Loneliness


 

I think a lot about loneliness, and what it means to be lonely. I’m lonely now. I have to be if I’m to write effectively. I am chasing an absence of the heart, but to do so I have to be ready to go to a place that might well be uncomfortable. But I know it will hold the truth. That’s why I have to be prepared to try and go there. The moment holds my consciousness in its silence. Here I can tap into the quietness of my mind, doing cartwheels in its anticipation of what’s to come when the words start to flow. It is here I sit and wait for inspiration. Desk cleared of clutter. Incense burning. Here I wait for no one because I know no one is coming, anytime soon. I sit with it and wait again. I think back to the times when I’ve been most lonely. Often it’s been when I have been surrounded by thousands of people.

• Rows:

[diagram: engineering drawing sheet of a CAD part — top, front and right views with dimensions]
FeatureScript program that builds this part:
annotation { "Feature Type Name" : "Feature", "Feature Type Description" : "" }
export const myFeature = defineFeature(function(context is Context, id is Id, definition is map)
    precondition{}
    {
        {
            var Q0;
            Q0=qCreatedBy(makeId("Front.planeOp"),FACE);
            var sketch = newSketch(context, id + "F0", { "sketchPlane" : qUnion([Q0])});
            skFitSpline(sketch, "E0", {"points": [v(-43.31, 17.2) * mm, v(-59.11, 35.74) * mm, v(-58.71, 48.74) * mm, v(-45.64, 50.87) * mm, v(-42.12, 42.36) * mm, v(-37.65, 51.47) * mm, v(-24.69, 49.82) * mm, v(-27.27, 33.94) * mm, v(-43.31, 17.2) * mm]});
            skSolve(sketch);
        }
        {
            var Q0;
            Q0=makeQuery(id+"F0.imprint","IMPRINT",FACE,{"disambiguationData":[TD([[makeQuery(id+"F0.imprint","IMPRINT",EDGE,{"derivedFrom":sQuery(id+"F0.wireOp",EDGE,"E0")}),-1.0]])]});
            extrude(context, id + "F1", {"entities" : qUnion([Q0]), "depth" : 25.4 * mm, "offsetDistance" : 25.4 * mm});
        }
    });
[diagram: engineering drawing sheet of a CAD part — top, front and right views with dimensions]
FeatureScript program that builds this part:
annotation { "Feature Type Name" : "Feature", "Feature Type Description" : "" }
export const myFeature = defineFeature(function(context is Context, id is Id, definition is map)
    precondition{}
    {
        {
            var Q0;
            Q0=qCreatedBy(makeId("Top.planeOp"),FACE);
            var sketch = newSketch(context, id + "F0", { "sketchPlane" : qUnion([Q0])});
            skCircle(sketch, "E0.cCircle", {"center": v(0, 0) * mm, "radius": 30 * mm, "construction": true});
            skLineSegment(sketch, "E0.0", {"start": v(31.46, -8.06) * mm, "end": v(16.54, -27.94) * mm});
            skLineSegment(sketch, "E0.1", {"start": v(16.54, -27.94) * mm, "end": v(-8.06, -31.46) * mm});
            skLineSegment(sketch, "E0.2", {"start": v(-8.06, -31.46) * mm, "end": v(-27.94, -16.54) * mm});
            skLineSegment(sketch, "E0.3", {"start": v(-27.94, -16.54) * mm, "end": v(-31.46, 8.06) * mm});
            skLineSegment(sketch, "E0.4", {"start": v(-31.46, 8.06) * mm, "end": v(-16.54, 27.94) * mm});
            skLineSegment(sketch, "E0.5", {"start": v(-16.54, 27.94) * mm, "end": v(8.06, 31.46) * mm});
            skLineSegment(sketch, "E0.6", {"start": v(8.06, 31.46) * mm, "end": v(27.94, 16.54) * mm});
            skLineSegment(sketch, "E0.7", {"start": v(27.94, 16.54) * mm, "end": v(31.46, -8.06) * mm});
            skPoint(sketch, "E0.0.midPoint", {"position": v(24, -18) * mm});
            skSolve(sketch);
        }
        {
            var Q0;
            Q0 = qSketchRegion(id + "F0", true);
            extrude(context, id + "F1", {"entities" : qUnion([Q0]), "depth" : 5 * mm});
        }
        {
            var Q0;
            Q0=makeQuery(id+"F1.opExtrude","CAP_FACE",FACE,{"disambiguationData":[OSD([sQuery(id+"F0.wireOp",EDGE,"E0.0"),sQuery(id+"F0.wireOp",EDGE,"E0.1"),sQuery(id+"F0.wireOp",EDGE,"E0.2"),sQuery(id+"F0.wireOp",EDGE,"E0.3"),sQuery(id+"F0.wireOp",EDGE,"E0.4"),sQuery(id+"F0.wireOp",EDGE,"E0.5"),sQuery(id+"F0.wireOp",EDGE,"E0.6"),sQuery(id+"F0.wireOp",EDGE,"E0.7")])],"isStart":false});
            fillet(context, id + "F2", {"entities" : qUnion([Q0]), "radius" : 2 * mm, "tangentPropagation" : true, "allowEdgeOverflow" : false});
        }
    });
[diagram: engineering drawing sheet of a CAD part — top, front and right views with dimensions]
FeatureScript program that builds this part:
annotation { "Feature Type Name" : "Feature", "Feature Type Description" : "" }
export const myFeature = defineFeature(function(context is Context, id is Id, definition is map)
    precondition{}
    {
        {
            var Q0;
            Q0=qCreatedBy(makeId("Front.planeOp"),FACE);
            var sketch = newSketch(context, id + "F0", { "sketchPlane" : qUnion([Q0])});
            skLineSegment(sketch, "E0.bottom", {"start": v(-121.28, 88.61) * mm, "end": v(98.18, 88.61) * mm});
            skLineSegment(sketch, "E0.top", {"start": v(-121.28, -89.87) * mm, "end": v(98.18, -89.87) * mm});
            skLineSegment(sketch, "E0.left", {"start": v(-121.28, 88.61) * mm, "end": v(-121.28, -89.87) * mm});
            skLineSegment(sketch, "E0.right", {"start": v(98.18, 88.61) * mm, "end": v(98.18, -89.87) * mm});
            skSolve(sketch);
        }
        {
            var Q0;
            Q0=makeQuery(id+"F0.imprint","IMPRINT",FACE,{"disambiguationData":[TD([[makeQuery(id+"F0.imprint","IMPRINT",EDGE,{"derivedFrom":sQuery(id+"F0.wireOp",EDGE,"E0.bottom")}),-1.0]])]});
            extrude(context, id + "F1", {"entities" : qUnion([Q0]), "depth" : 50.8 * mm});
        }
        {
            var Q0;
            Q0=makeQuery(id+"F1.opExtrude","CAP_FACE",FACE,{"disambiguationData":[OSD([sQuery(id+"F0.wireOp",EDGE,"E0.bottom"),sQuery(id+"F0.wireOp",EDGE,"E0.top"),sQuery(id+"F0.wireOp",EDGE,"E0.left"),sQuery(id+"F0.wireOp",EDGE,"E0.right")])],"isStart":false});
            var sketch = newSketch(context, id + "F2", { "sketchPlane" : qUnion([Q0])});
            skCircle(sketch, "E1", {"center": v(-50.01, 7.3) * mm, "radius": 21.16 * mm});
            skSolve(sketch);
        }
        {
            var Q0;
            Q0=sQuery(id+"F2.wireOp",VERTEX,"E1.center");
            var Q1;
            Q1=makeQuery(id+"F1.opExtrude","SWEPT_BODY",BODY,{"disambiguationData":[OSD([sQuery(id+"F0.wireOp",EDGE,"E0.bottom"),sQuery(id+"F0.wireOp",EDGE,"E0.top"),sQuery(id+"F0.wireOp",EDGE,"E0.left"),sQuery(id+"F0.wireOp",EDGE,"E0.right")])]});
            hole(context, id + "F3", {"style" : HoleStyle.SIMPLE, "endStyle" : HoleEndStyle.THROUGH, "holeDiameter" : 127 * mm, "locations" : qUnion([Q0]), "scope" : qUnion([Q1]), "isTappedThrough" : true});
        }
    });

• Your tasks:
A – According to the loneliness essay, when has the writer often been most lonely?
B – Please output the stretch of the loneliness essay from "I think a lot" through "thousands of people.".

• Solutions to the problems:
A – When surrounded by thousands of people.

B –
I think a lot about loneliness, and what it means to be lonely. I’m lonely now. I have to be if I’m to write effectively. I am chasing an absence of the heart, but to do so I have to be ready to go to a place that might well be uncomfortable. But I know it will hold the truth. That’s why I have to be prepared to try and go there. The moment holds my consciousness in its silence. Here I can tap into the quietness of my mind, doing cartwheels in its anticipation of what’s to come when the words start to flow. It is here I sit and wait for inspiration. Desk cleared of clutter. Incense burning. Here I wait for no one because I know no one is coming, anytime soon. I sit with it and wait again. I think back to the times when I’ve been most lonely. Often it’s been when I have been surrounded by thousands of people.